[Opening Material for this exercise section]

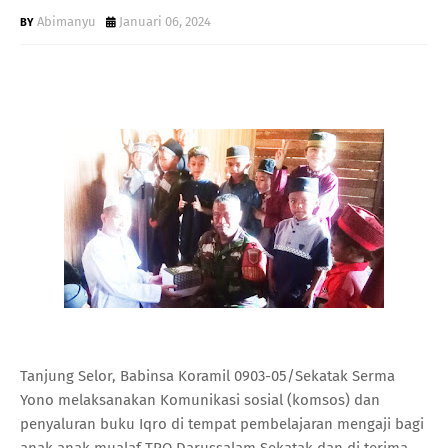
Abimanyu
Januari 06, 2024
Tanjung Selor, Babinsa Koramil 0903-05/Sekatak Serma
Yono melaksanakan Komunikasi sosial (komsos) dan
penyaluran buku Iqro di tempat pembelajaran mengaji bagi
anak anak mualaf TPQ Darussalam Sekatak dan di terima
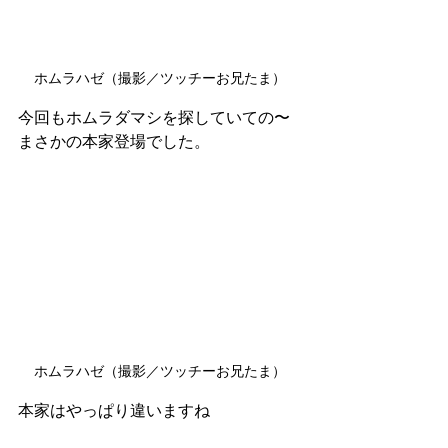
ホムラハゼ（撮影／ツッチーお兄たま）
今回もホムラダマシを探していての〜
まさかの本家登場でした。
ホムラハゼ（撮影／ツッチーお兄たま）
本家はやっぱり違いますね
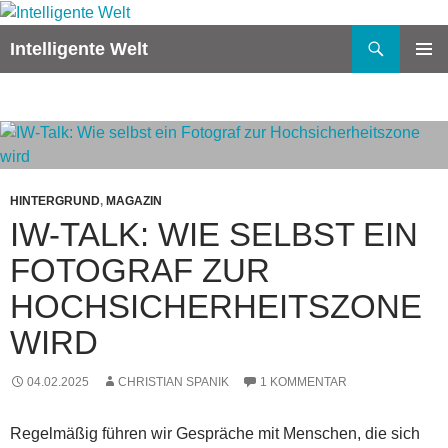
Zum
Inhalt
Suchen
Intelligente Welt
springen
PRIMÄR
MENÜ
HINTERGRUND
,
MAGAZIN
IW-TALK: WIE SELBST EIN
FOTOGRAF ZUR
HOCHSICHERHEITSZONE
WIRD
04.02.2025
CHRISTIAN SPANIK
1 KOMMENTAR
Regelmäßig führen wir Gespräche mit Menschen, die sich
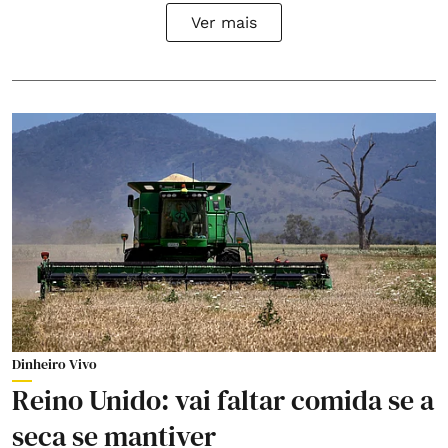
Ver mais
Dinheiro Vivo
Reino Unido: vai faltar comida se a
seca se mantiver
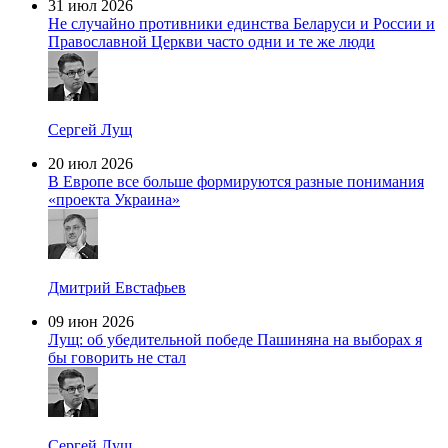
31 июл 2026
Не случайно противники единства Беларуси и России и
Православной Церкви часто одни и те же люди
Сергей Лущ
20 июл 2026
В Европе все больше формируются разные понимания
«проекта Украина»
Дмитрий Евстафьев
09 июн 2026
Лущ: об убедительной победе Пашиняна на выборах я
бы говорить не стал
Сергей Лущ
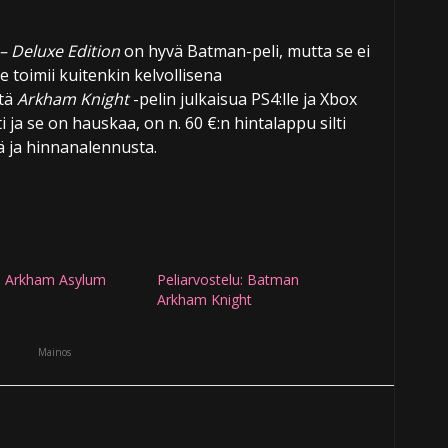
– Deluxe Edition
on hyvä Batman-peli, mutta se ei
e toimii kuitenkin kelvollisena
stä
Arkham Knight
-pelin julkaisua PS4:lle ja Xbox
i ja se on hauskaa, on n. 60 €:n hintalappu silti
ä ja hinnanalennusta.
 Arkham Asylum
Peliarvostelu: Batman
Arkham Knight
Mainos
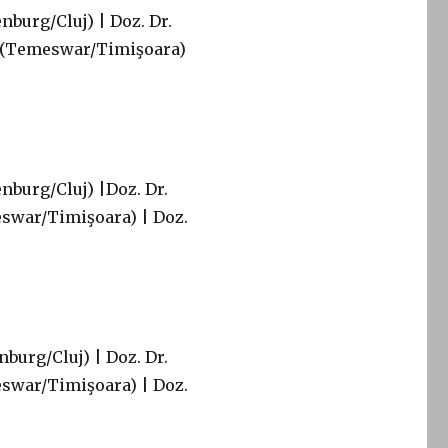
nburg/Cluj) | Doz. Dr.
iu (Temeswar/Timişoara)
nburg/Cluj) |Doz. Dr.
eswar/Timişoara) | Doz.
burg/Cluj) | Doz. Dr.
eswar/Timişoara) | Doz.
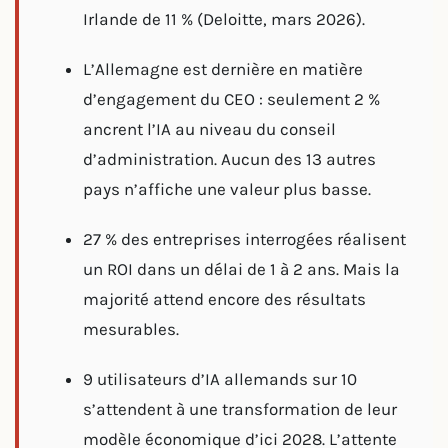
Irlande de 11 % (Deloitte, mars 2026).
L’Allemagne est dernière en matière
d’engagement du CEO : seulement 2 %
ancrent l’IA au niveau du conseil
d’administration. Aucun des 13 autres
pays n’affiche une valeur plus basse.
27 % des entreprises interrogées réalisent
un ROI dans un délai de 1 à 2 ans. Mais la
majorité attend encore des résultats
mesurables.
9 utilisateurs d’IA allemands sur 10
s’attendent à une transformation de leur
modèle économique d’ici 2028. L’attente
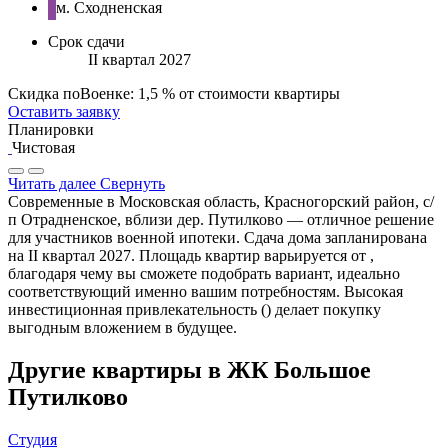
м. Сходненская
Срок сдачи
II квартал 2027
Скидка поВоенке: 1,5 % от стоимости квартиры
Оставить заявку
Планировки
Чистовая
Читать далее
Свернуть
Современные в Московская область, Красногорский район, с/
п Отрадненское, вблизи дер. Путилково — отличное решение
для участников военной ипотеки. Сдача дома запланирована
на II квартал 2027. Площадь квартир варьируется от ,
благодаря чему вы сможете подобрать вариант, идеально
соответствующий именно вашим потребностям. Высокая
инвестиционная привлекательность () делает покупку
выгодным вложением в будущее.
Другие квартиры в ЖК Большое
Путилково
Студия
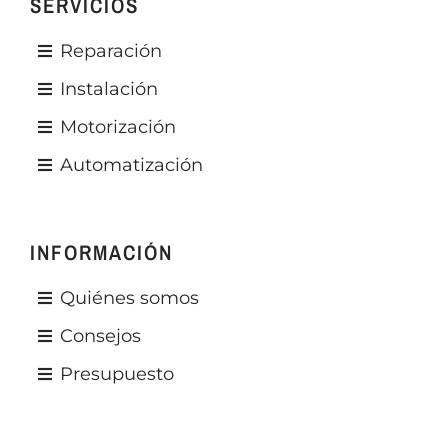
SERVICIOS
Reparación
Instalación
Motorización
Automatización
INFORMACIÓN
Quiénes somos
Consejos
Presupuesto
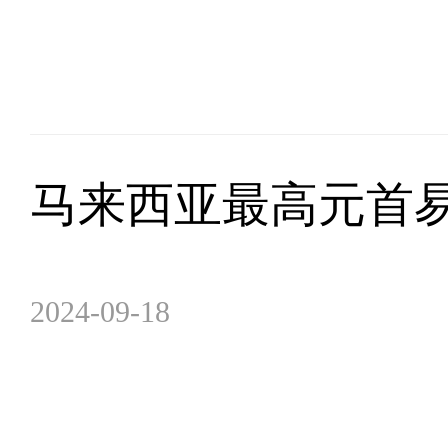
马来西亚最高元首
2024-09-18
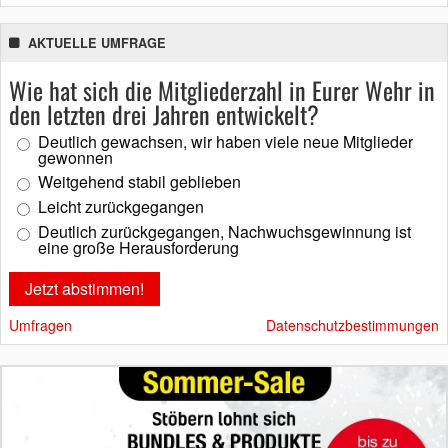
AKTUELLE UMFRAGE
Wie hat sich die Mitgliederzahl in Eurer Wehr in
den letzten drei Jahren entwickelt?
Deutlich gewachsen, wir haben viele neue Mitglieder
gewonnen
Weitgehend stabil geblieben
Leicht zurückgegangen
Deutlich zurückgegangen, Nachwuchsgewinnung ist
eine große Herausforderung
Umfragen
Datenschutzbestimmungen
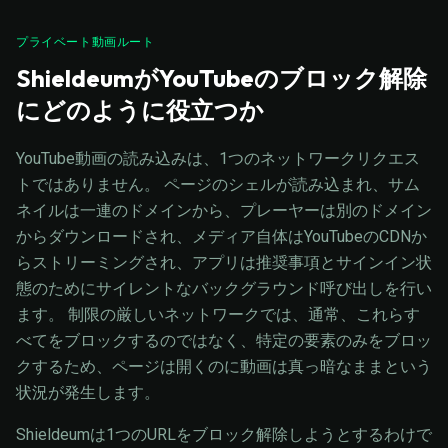
プライベート動画ルート
ShieldeumがYouTubeのブロック解除
にどのように役立つか
YouTube動画の読み込みは、1つのネットワークリクエス
トではありません。 ページのシェルが読み込まれ、サム
ネイルは一連のドメインから、プレーヤーは別のドメイン
からダウンロードされ、メディア自体はYouTubeのCDNか
らストリーミングされ、アプリは推奨事項とサインイン状
態のためにサイレントなバックグラウンド呼び出しを行い
ます。 制限の厳しいネットワークでは、通常、これらす
べてをブロックするのではなく、特定の要素のみをブロッ
クするため、ページは開くのに動画は真っ暗なままという
状況が発生します。
Shieldeumは1つのURLをブロック解除しようとするわけで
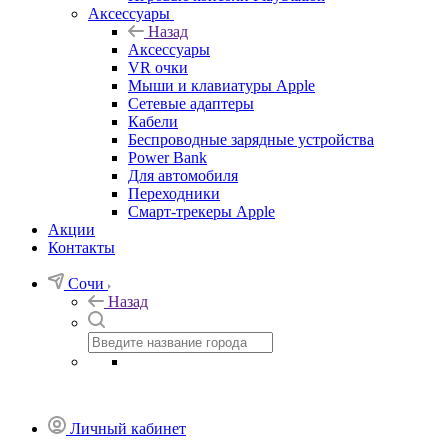
Аксессуары
Назад
Аксессуары
VR очки
Мыши и клавиатуры Apple
Сетевые адаптеры
Кабели
Беспроводные зарядные устройства
Power Bank
Для автомобиля
Переходники
Смарт-трекеры Apple
Акции
Контакты
Сочи
Назад
Личный кабинет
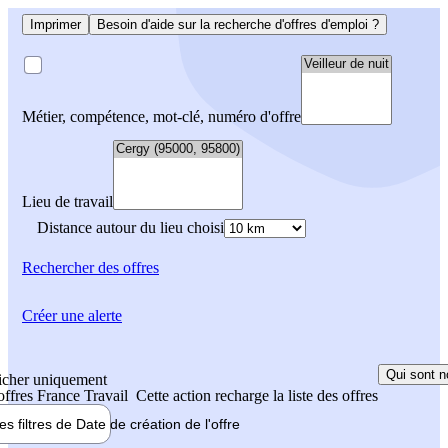
Imprimer
Besoin d'aide sur la recherche d'offres d'emploi ?
Métier, compétence, mot-clé, numéro d'offre
Lieu de travail
Distance autour du lieu choisi
Rechercher
des offres
Créer une alerte
Qui sont n
icher uniquement
 offres France Travail
Cette action recharge la liste des offres
les filtres de
Date de création
de l'offre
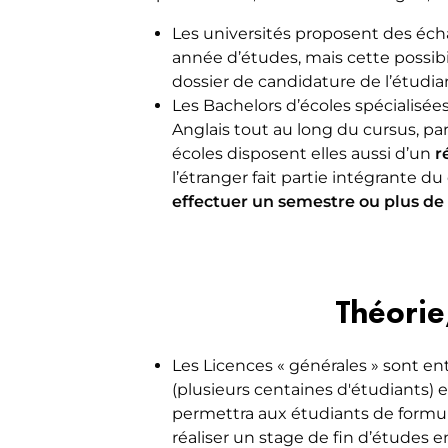
Les universités proposent des é
année d’études, mais cette possibi
dossier de candidature de l’étudia
Les Bachelors d’écoles spécialisé
Anglais tout au long du cursus, pa
écoles disposent elles aussi d’un
r
l’étranger fait partie intégrante d
effectuer un semestre ou plus de 
Théorie
Les Licences « générales » sont e
(plusieurs centaines d'étudiants) 
permettra aux étudiants de formule
réaliser un stage de fin d’études 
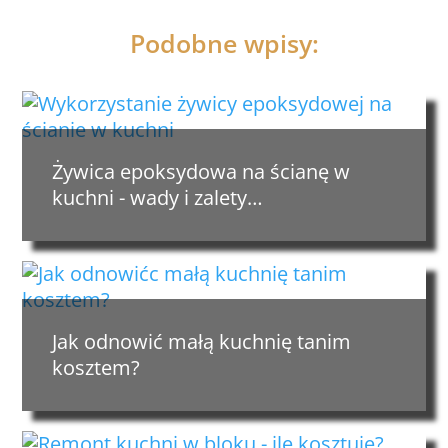
Podobne wpisy:
Żywica epoksydowa na ścianę w
kuchni - wady i zalety…
Jak odnowić małą kuchnię tanim
kosztem?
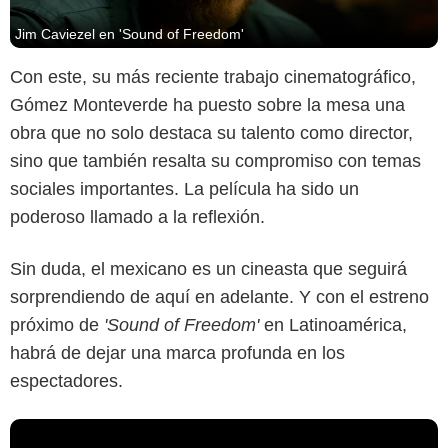
Jim Caviezel en 'Sound of Freedom'
Con este, su más reciente trabajo cinematográfico,
Gómez Monteverde ha puesto sobre la mesa una
obra que no solo destaca su talento como director,
sino que también resalta su compromiso con temas
sociales importantes. La película ha sido un
poderoso llamado a la reflexión.
Sin duda, el mexicano es un cineasta que seguirá
sorprendiendo de aquí en adelante. Y con el estreno
próximo de
'Sound of Freedom'
en Latinoamérica,
habrá de dejar una marca profunda en los
espectadores.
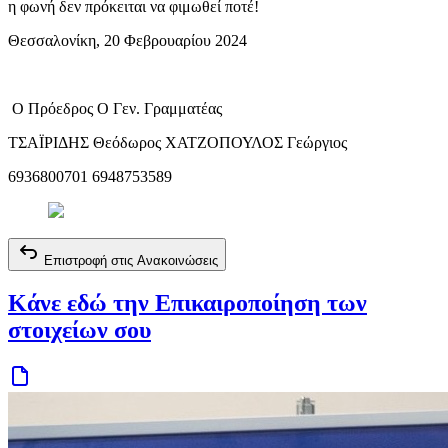
η φωνή δεν πρόκειται να φιμωθεί ποτέ!
Θεσσαλονίκη, 20 Φεβρουαρίου 2024
Ο Πρόεδρος Ο Γεν. Γραμματέας
ΤΣΑΪΡΙΔΗΣ Θεόδωρος ΧΑΤΖΟΠΟΥΛΟΣ Γεώργιος
6936800701 6948753589
Επιστροφή στις Ανακοινώσεις
Κάνε εδώ την Επικαιροποίηση των
στοιχείων σου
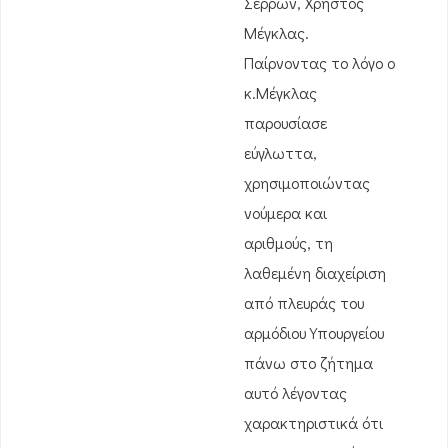
Σερρών, Χρήστος
Μέγκλας.
Παίρνοντας το λόγο ο
κ.Μέγκλας
παρουσίασε
εύγλωττα,
χρησιμοποιώντας
νούμερα και
αριθμούς, τη
λαθεμένη διαχείριση
από πλευράς του
αρμόδιου Υπουργείου
πάνω στο ζήτημα
αυτό λέγοντας
χαρακτηριστικά ότι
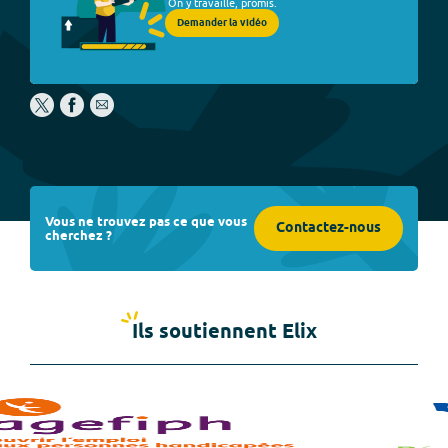
On y travaille, promis.
Demander la vidéo
Vous ne trouvez pas ce que vous
Contactez-nous
cherchez ?
Ils soutiennent Elix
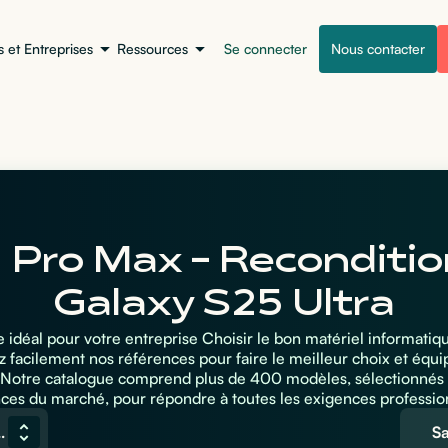
s et Entreprises
Ressources
Se connecter
Nous contacter
2 Pro Max - Reconditi
Galaxy S25 Ultra
 idéal pour votre entreprise Choisir le bon matériel informatiq
facilement nos références pour faire le meilleur choix et équi
. Notre catalogue comprend plus de 400 modèles, sélectionnés 
ces du marché, pour répondre à toutes les exigences professio
x - Reconditionné
Sa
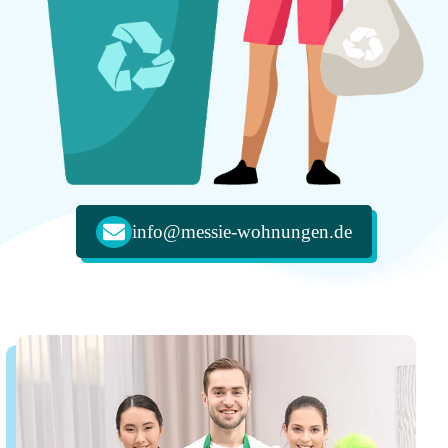
info@messie-wohnungen.de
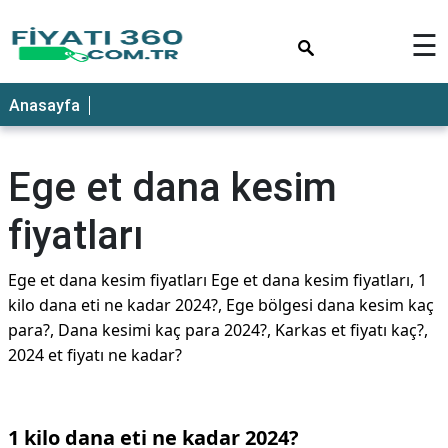
×
☰
Anasayfa
Ege et dana kesim
fiyatları
Ege et dana kesim fiyatları Ege et dana kesim fiyatları, 1
kilo dana eti ne kadar 2024?, Ege bölgesi dana kesim kaç
para?, Dana kesimi kaç para 2024?, Karkas et fiyatı kaç?,
2024 et fiyatı ne kadar?
1 kilo dana eti ne kadar 2024?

[Closing Material for this exercise section]

▸ **Task brief**: Give the data again exactly as written, with no pictures included.

▸ **Result**:
Abimanyu
Januari 06, 2024
Tanjung Selor, Babinsa Koramil 0903-05/Sekatak Serma
Yono melaksanakan Komunikasi sosial (komsos) dan
penyaluran buku Iqro di tempat pembelajaran mengaji bagi
anak anak mualaf TPQ Darussalam Sekatak dan di terima
ホムラハゼ（撮影／ツッチーお兄たま）
今回もホムラダマシを探していての〜
まさかの本家登場でした。
ホムラハゼ（撮影／ツッチーお兄たま）
本家はやっぱり違いますね
Zum
Inhalt
Suchen
Intelligente Welt
springen
PRIMÄR
MENÜ
HINTERGRUND
,
MAGAZIN
IW-TALK: WIE SELBST EIN
FOTOGRAF ZUR
HOCHSICHERHEITSZONE
WIRD
04.02.2025
CHRISTIAN SPANIK
1 KOMMENTAR
Regelmäßig führen wir Gespräche mit Menschen, die sich
Ver mais
Dinheiro Vivo
Reino Unido: vai faltar comida se a
seca se mantiver
31 июл 2026
Не случайно противники единства Беларуси и России и
Православной Церкви часто одни и те же люди
Сергей Лущ
20 июл 2026
В Европе все больше формируются разные понимания
«проекта Украина»
Дмитрий Евстафьев
09 июн 2026
Лущ: об убедительной победе Пашиняна на выборах я
бы говорить не стал
Сергей Лущ
– Deluxe Edition
on hyvä Batman-peli, mutta se ei
e toimii kuitenkin kelvollisena
stä
Arkham Knight
-pelin julkaisua PS4:lle ja Xbox
i ja se on hauskaa, on n. 60 €:n hintalappu silti
ä ja hinnanalennusta.
 Arkham Asylum
Peliarvostelu: Batman
Arkham Knight
Mainos
nburg/Cluj) | Doz. Dr.
iu (Temeswar/Timişoara)
nburg/Cluj) |Doz. Dr.
eswar/Timişoara) | Doz.
burg/Cluj) | Doz. Dr.
eswar/Timişoara) | Doz.
Irlande de 11 % (Deloitte, mars 2026).
L’Allemagne est dernière en matière
d’engagement du CEO : seulement 2 %
ancrent l’IA au niveau du conseil
d’administration. Aucun des 13 autres
pays n’affiche une valeur plus basse.
27 % des entreprises interrogées réalisent
un ROI dans un délai de 1 à 2 ans. Mais la
majorité attend encore des résultats
mesurables.
9 utilisateurs d’IA allemands sur 10
s’attendent à une transformation de leur
modèle économique d’ici 2028. L’attente
м. Сходненская
Срок сдачи
II квартал 2027
Скидка поВоенке: 1,5 % от стоимости квартиры
Оставить заявку
Планировки
Чистовая
Читать далее
Свернуть
Современные в Московская область, Красногорский район, с/
п Отрадненское, вблизи дер. Путилково — отличное решение
для участников военной ипотеки. Сдача дома запланирована
на II квартал 2027. Площадь квартир варьируется от ,
благодаря чему вы сможете подобрать вариант, идеально
соответствующий именно вашим потребностям. Высокая
инвестиционная привлекательность () делает покупку
выгодным вложением в будущее.
Другие квартиры в ЖК Большое
Путилково
Студия
SERVICIOS
Reparación
Instalación
Motorización
Automatización
INFORMACIÓN
Quiénes somos
Consejos
Presupuesto
马来西亚最高元首
2024-09-18
AKTUELLE UMFRAGE
Wie hat sich die Mitgliederzahl in Eurer Wehr in
den letzten drei Jahren entwickelt?
Deutlich gewachsen, wir haben viele neue Mitglieder
gewonnen
Weitgehend stabil geblieben
Leicht zurückgegangen
Deutlich zurückgegangen, Nachwuchsgewinnung ist
eine große Herausforderung
Umfragen
Datenschutzbestimmungen
プライベート動画ルート
ShieldeumがYouTubeのブロック解除
にどのように役立つか
YouTube動画の読み込みは、1つのネットワークリクエス
トではありません。 ページのシェルが読み込まれ、サム
ネイルは一連のドメインから、プレーヤーは別のドメイン
からダウンロードされ、メディア自体はYouTubeのCDNか
らストリーミングされ、アプリは推奨事項とサインイン状
態のためにサイレントなバックグラウンド呼び出しを行い
ます。 制限の厳しいネットワークでは、通常、これらす
べてをブロックするのではなく、特定の要素のみをブロッ
クするため、ページは開くのに動画は真っ暗なままという
状況が発生します。
Shieldeumは1つのURLをブロック解除しようとするわけで
Аксессуары
Назад
Аксессуары
VR очки
Мыши и клавиатуры Apple
Сетевые адаптеры
Кабели
Беспроводные зарядные устройства
Power Bank
Для автомобиля
Переходники
Смарт-трекеры Apple
Акции
Контакты
Сочи
Назад
Личный кабинет
Imprimer
Besoin d'aide sur la recherche d'offres d'emploi ?
Métier, compétence, mot-clé, numéro d'offre
Lieu de travail
Distance autour du lieu choisi
Rechercher
des offres
Créer une alerte
Qui sont n
icher uniquement
 offres France Travail
Cette action recharge la liste des offres
les filtres de
Date de création
de l'offre
Les universités proposent des é
année d’études, mais cette possibi
dossier de candidature de l’étudia
Les Bachelors d’écoles spécialisé
Anglais tout au long du cursus, pa
écoles disposent elles aussi d’un
r
l’étranger fait partie intégrante d
effectuer un semestre ou plus de 
Théorie
Les Licences « générales » sont e
(plusieurs centaines d'étudiants) 
permettra aux étudiants de formule
réaliser un stage de fin d’études 
Podobne wpisy:
Żywica epoksydowa na ścianę w
kuchni - wady i zalety…
Jak odnowić małą kuchnię tanim
kosztem?
Jim Caviezel en 'Sound of Freedom'
Con este, su más reciente trabajo cinematográfico,
Gómez Monteverde ha puesto sobre la mesa una
obra que no solo destaca su talento como director,
sino que también resalta su compromiso con temas
sociales importantes. La película ha sido un
poderoso llamado a la reflexión.
Sin duda, el mexicano es un cineasta que seguirá
sorprendiendo de aquí en adelante. Y con el estreno
próximo de
'Sound of Freedom'
en Latinoamérica,
habrá de dejar una marca profunda en los
espectadores.
η φωνή δεν πρόκειται να φιμωθεί ποτέ!
Θεσσαλονίκη, 20 Φεβρουαρίου 2024
Ο Πρόεδρος Ο Γεν. Γραμματέας
ΤΣΑΪΡΙΔΗΣ Θεόδωρος ΧΑΤΖΟΠΟΥΛΟΣ Γεώργιος
6936800701 6948753589
Επιστροφή στις Ανακοινώσεις
Κάνε εδώ την Επικαιροποίηση των
στοιχείων σου
Σερρών, Χρήστος
Μέγκλας.
Παίρνοντας το λόγο ο
κ.Μέγκλας
παρουσίασε
εύγλωττα,
χρησιμοποιώντας
νούμερα και
αριθμούς, τη
λαθεμένη διαχείριση
από πλευράς του
αρμόδιου Υπουργείου
πάνω στο ζήτημα
αυτό λέγοντας
χαρακτηριστικά ότι
On y travaille, promis.
Demander la vidéo
Vous ne trouvez pas ce que vous
Contactez-nous
cherchez ?
Ils soutiennent Elix
s et Entreprises
Ressources
Se connecter
Nous contacter
2 Pro Max - Reconditi
Galaxy S25 Ultra
 idéal pour votre entreprise Choisir le bon matériel informatiq
facilement nos références pour faire le meilleur choix et équi
. Notre catalogue comprend plus de 400 modèles, sélectionnés 
ces du marché, pour répondre à toutes les exigences professio
x - Reconditionné
Sa
info@messie-wohnungen.de
×
☰
Anasayfa
Ege et dana kesim
fiyatları
Ege et dana kesim fiyatları Ege et dana kesim fiyatları, 1
kilo dana eti ne kadar 2024?, Ege bölgesi dana kesim kaç
para?, Dana kesimi kaç para 2024?, Karkas et fiyatı kaç?,
2024 et fiyatı ne kadar?
1 kilo dana eti ne kadar 2024?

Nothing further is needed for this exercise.